━━━━━ 本文抜粋 ━━━━━

法人カードのポイントの会計処理|注意点や効率が上がる方法を解説

法人カードのポイントの会計処理|注意点や効率が上がる方法を解説

更新日:

3行でまとめると…

  • 法人カードのポイントは、付与された時点ではなく、利用した時点で会計処理を行う##first
  • 利用シーンやポイントの使い方によって会計処理は異なる##second
  • 法人カードならUPSIDERカード。発行枚数無制限・限度額最大10億円で60,000社以上の導入実績!

    ##matome

法人カードのポイントには利用や付与などにはさまざまなシーンがあり、ケース別にどのような会計処理をすればよいのか戸惑うこともあるでしょう。

この記事では、法人カードのポイントで会計処理をするタイミングや、ケース別の仕訳の方法などを解説します。法人カードのポイントの会計処理に自信のない方は、ぜひ参考にしてみてください。

監修者 越智聖(税理士)

監修者

越智聖

税理士

松山市の税理士 越智聖税理士事務所、株式会社聖会計代表。経済産業省 認定経営革新等支援機関
“ヒトの為に動く”をモットーとした懇切丁寧な対応で、主に中国・四国全域の中小企業を中心に支援。業種としては不動産業、建設業、飲食業、宿泊業、保険業などを中心に、酪農業、漫画家といった珍しい業種のクライアントまで対応している。会計・税務はもちろんのこと、お客様のお悩み事を解決する総合的なコンサルティング、緻密な経営診断にもとづく経営コンサルティングなどを得意とし、一般的には7割が赤字企業といわれるなか、当事務所の顧問先の黒字率は6割を超えている。

目次

法人カードでポイントが付与された時点では会計処理は不要

法人カードでポイントが付与された時点では会計処理は不要

まず、法人カードのポイントにかかわる会計処理で、知っておきたいのが仕訳のタイミングです。法人カードのポイントで会計処理を行うタイミングは「ポイントを利用する時」です。ポイントが付与された時に、仕訳はしません。

ポイントが付与された時に会計処理をしないのは、有効期限があるからです。ポイントが付与された際に仕訳をし、有効期限が切れてしまうと、再度会計処理をする必要があり二度手間です。

また、ポイントは付与されてもそのまま使わないケースもあるので、基本的に付与時には会計処理を行いません

法人カードでポイントを使った際の会計処理

法人カードでポイントを使った際の会計処理

法人カードでポイントを利用した際の会計処理について、いくつかのパターンを紹介しながら解説します。なお、ポイントやマイル利用で支払いきれない残りの金額については、法人カードで決済するものとします。

法人カードでポイントを使った際の会計処理

オフィス用品をポイントで購入した

法人カードでよくある使い道が、オフィス用品をポイントで購入するケースです。この時の仕訳は「両建て処理」と「値引処理」の2通りの方法があります。

━━━━━ データ ━━━━━

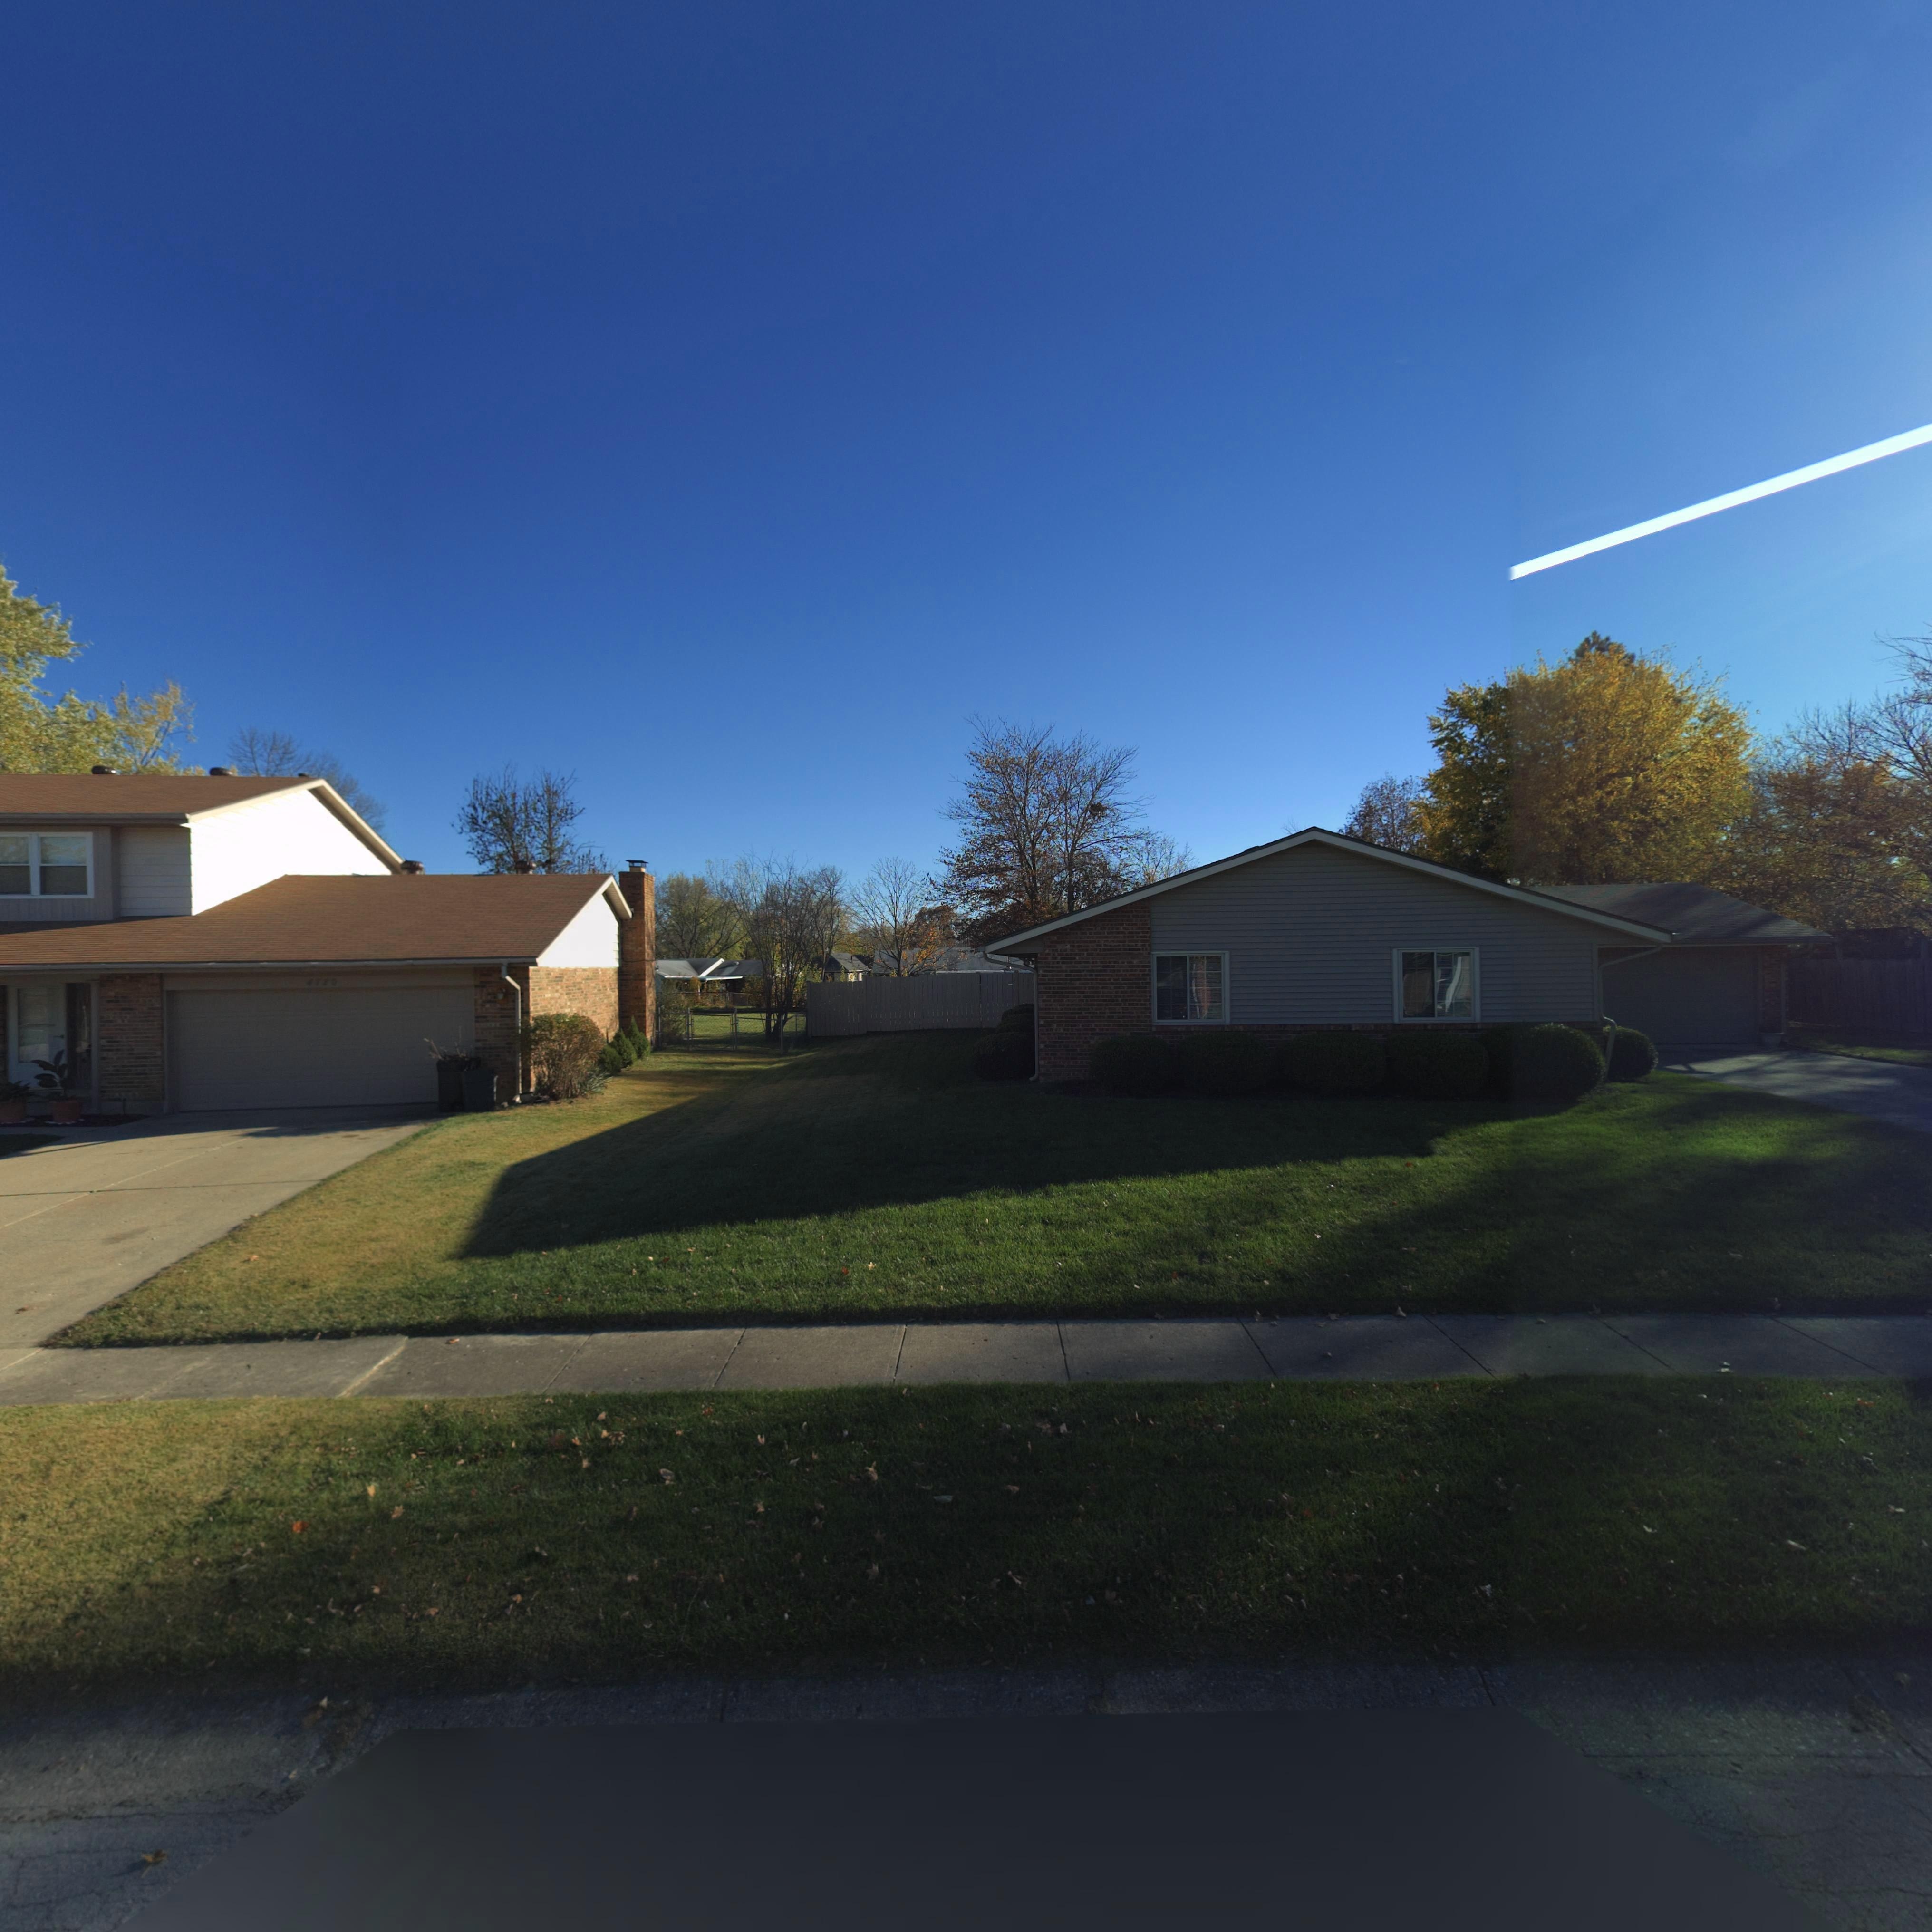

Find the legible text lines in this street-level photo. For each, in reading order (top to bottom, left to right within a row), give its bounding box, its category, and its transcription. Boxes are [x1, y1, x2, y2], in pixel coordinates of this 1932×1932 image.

[306, 977, 339, 988] StreetNumber: 4720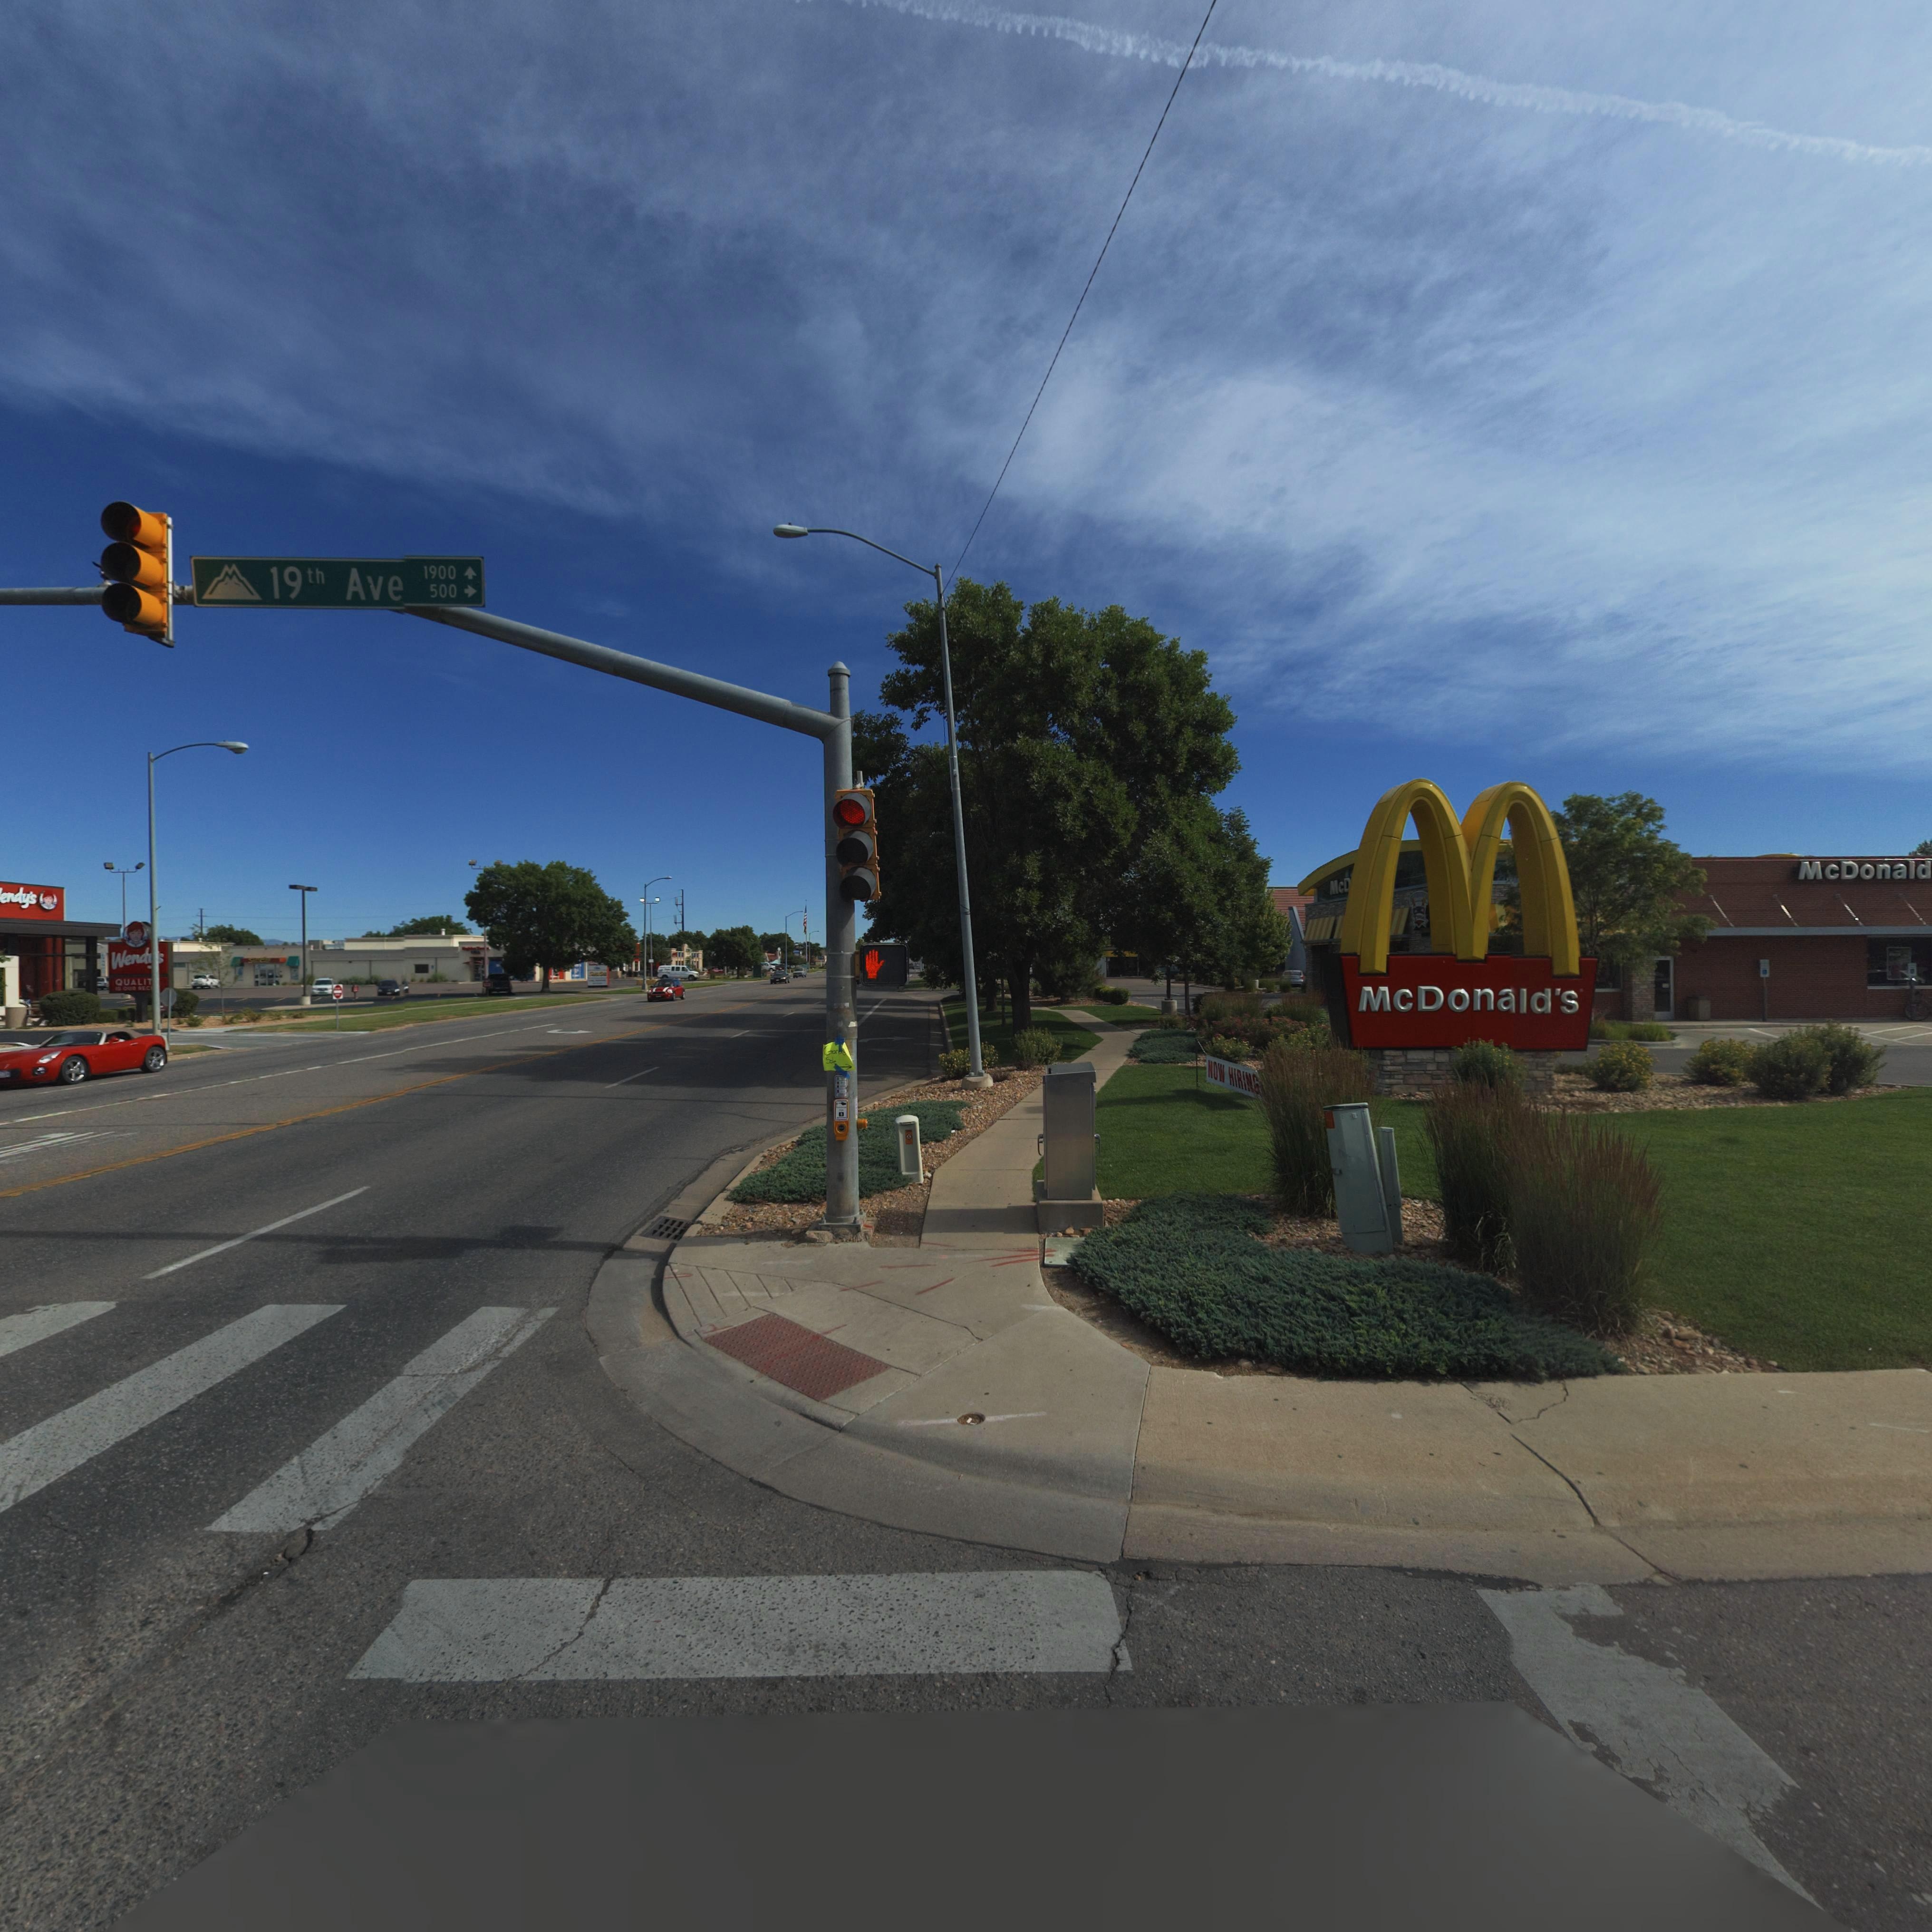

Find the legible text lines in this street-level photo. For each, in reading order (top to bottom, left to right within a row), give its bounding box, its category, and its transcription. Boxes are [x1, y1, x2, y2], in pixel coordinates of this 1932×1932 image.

━━━━━

◆ **やること**: 法人カードのポイントの会計処理を扱った本文から、「法人カードのポイントには利用」から「の黒字率は6割を超えている。」までの箇所を一字一句変えずに出力せよ。 本文だけを手がかりにして取り組むこと。

◆ **解答例**:
法人カードのポイントには利用や付与などにはさまざまなシーンがあり、ケース別にどのような会計処理をすればよいのか戸惑うこともあるでしょう。

この記事では、法人カードのポイントで会計処理をするタイミングや、ケース別の仕訳の方法などを解説します。法人カードのポイントの会計処理に自信のない方は、ぜひ参考にしてみてください。

監修者 越智聖(税理士)

監修者

越智聖

税理士

松山市の税理士 越智聖税理士事務所、株式会社聖会計代表。経済産業省 認定経営革新等支援機関
“ヒトの為に動く”をモットーとした懇切丁寧な対応で、主に中国・四国全域の中小企業を中心に支援。業種としては不動産業、建設業、飲食業、宿泊業、保険業などを中心に、酪農業、漫画家といった珍しい業種のクライアントまで対応している。会計・税務はもちろんのこと、お客様のお悩み事を解決する総合的なコンサルティング、緻密な経営診断にもとづく経営コンサルティングなどを得意とし、一般的には7割が赤字企業といわれるなか、当事務所の顧問先の黒字率は6割を超えている。